En su última Cuenta Pública, el Presidente Boric informó que ha instruido al Ministerio de Justicia y Derechos Humanos que modifique el decreto que creó el penal de Punta Peuco en 1995, para que deje de tener una condición especial y se transforme en un recinto común que permita segregar a las personas según los requerimientos de Gendarmería. Recordó que, tal como el Presidente Piñera dispuso el cierre del Penal Cordillera, hoy día “estamos poniéndole fin a Punta Peuco como se le ha conocido”.
El anuncio buscó crear la impresión de que respondía a una larga demanda en materia de derechos humanos, e hizo recordar, por supuesto, el gesto de la expresidenta Bachelet cuando, en la mañana del 11 de marzo de 2018, en las horas en que se preparaba para entregar el mando a Piñera, le pidió a su ministro de Justicia, Jaime Campos, que firmara un decreto que materializara lo que era presentado como “el cierre de Punta Peuco”. Como se recordará, el ministro se negó a firmar debido a que, en rigor, el mandato presidencial había concluido.
La medida propiciada por Boric, que en términos estrictos no pasa de ser una disposición de ordenamiento carcelario, fue celebrada como una reivindicación justiciera por los parlamentarios oficialistas. No sabemos si la vieron como un modo de hacer más difíciles las cosas a los presos de Punta Peuco, o incluso una forma de castigarlos un poco más.
A primera vista, la resolución administrativa no merecería ni mención en una cuenta presidencial ante el Congreso. Sin embargo, parece haber sido concebida como “un acto de combate”, expresión del enfrentamiento indefinido con la dictadura que terminó hace 35 años. Épica atrasada, podría decirse, pero a la que parece atribuírsele alguna utilidad para las batallas políticas de hoy.
Según el boletín JURE N°23, de mayo de 2025, en Punta Peuco permanecen recluidas 138 personas pertenecientes a las FF.AA., Carabineros y la PDI, 204 en el penal de Colina Uno, y 19 en el de San Joaquín (mujeres). Hay también algunos presos uniformados en otras cárceles. Según los datos aportados por el mismo boletín, editado por la organización Justicia y Reconciliación, concentrada en la asistencia legal a los presos, la mayor parte de ellos son personas de la tercera edad, muchos aquejados de serias enfermedades.
Considerando solo a los miembros del Ejército, en Punta Peuco hay 32 presos que tienen entre 70 y 75 años (50 en Colina); ocho presos que tienen entre 76 y 79 años (15 en Colina); 22 presos que tienen entre 80 y 89 años (17 en Colina); y dos presos que tienen entre 90 y 99 años (cuatro en Colina). En la prisión de San Joaquín hay seis mujeres que tienen entre 70 y 79 años. Han fallecido en prisión 33 presos del Ejército. Se han suicidado seis.
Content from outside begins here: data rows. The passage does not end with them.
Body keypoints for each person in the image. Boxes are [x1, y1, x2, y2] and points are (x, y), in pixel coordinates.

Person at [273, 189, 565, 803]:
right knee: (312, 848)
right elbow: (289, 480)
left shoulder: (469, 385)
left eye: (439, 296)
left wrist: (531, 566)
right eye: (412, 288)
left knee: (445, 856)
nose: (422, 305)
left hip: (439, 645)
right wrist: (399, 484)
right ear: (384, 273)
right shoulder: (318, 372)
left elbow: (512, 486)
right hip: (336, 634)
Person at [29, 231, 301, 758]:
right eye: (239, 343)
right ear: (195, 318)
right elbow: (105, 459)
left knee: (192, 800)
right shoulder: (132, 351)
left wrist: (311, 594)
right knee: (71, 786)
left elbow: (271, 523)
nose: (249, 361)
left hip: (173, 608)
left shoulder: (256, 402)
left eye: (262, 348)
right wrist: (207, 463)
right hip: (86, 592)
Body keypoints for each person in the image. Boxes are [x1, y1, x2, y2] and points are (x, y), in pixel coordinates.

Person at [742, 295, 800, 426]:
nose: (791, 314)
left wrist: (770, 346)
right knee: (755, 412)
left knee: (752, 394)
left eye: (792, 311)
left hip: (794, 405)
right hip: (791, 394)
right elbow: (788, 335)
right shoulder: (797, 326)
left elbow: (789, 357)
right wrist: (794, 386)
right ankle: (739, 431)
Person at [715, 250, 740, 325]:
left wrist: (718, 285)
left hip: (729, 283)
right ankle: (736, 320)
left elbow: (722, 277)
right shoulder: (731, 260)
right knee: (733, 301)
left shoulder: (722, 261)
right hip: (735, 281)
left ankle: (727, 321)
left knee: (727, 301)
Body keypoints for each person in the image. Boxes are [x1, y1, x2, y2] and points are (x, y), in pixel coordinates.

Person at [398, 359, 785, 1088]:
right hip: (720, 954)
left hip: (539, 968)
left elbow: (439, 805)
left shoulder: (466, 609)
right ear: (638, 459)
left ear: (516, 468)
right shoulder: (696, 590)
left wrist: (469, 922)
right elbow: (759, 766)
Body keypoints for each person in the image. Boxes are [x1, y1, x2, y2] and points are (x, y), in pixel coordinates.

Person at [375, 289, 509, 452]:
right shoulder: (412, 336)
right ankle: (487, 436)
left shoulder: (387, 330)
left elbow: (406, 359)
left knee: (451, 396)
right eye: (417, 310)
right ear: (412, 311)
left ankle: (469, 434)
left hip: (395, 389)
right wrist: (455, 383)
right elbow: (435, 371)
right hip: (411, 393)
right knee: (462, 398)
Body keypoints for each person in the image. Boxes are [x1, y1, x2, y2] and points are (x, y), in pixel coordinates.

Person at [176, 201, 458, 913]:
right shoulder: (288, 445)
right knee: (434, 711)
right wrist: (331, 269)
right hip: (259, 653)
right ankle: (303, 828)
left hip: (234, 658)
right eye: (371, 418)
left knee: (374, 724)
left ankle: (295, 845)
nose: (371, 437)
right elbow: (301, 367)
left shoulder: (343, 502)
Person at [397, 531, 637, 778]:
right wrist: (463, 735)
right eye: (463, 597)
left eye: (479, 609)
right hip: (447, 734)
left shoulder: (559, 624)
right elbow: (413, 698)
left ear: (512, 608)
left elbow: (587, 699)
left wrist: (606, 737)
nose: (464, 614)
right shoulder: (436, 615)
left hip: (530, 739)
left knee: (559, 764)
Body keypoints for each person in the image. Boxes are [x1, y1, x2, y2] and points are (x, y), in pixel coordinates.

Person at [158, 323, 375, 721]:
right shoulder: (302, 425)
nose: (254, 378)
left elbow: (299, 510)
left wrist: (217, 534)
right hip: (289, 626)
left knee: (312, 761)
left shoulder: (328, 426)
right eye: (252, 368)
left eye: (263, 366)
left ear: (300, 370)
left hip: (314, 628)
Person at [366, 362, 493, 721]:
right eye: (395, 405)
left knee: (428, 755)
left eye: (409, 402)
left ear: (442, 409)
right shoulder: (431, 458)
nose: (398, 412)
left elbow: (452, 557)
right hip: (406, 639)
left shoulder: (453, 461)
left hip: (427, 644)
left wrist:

En el anuncio sobre Punta Peuco, Boric aludió a la necesidad de “cerrar y reparar las heridas de ayer”. La conclusión coherente de tal predicamento debería ser no perder de vista a los seres humanos que están involucrados y, por lo tanto, hacerse cargo de la exigencia de asegurar en Chile una justicia con clemencia. Ello supone visión de Estado y, ciertamente, coraje político para sostener los principios de civilización que están en juego.
En 2020 se discutió en el Senado una iniciativa del gobierno del Presidente Piñera que proponía sustituir las penas privativas de libertad por la reclusión domiciliaria para aquellos condenados que padecieran una enfermedad terminal; aquellos que, por cualquier causa, tuvieran menoscabo físico grave e irrecuperable que les provocara dependencia severa; y aquellos de 75 años o más que hubieren cumplido a lo menos la mitad de la condena, con excepción de los condenados a presidio perpetuo o presidio perpetuo calificado, que deberían haber cumplido 20 o 40 años de privación de libertad efectiva, respectivamente.
Tanto la comisión de Constitución, Legislación, Justicia y Reglamento como la de Derechos Humanos, Nacionalidad y Ciudadanía, del Senado, que contaban con mayoría de la oposición de entonces, rechazaron el proyecto ante la posibilidad de que beneficiara a los militares condenados en causas de derechos humanos.
Han pasado cinco años y, quizás, los parlamentarios han reflexionado con mayor detenimiento sobre la materia, quizás ahora están en condiciones de considerar otros antecedentes y percibir mejor la posibilidad de favorecer una solución humanitaria que le haría bien a nuestra convivencia y sería particularmente apreciada por las familias de los presos. Sería un acto de grandeza que Chile diera este paso.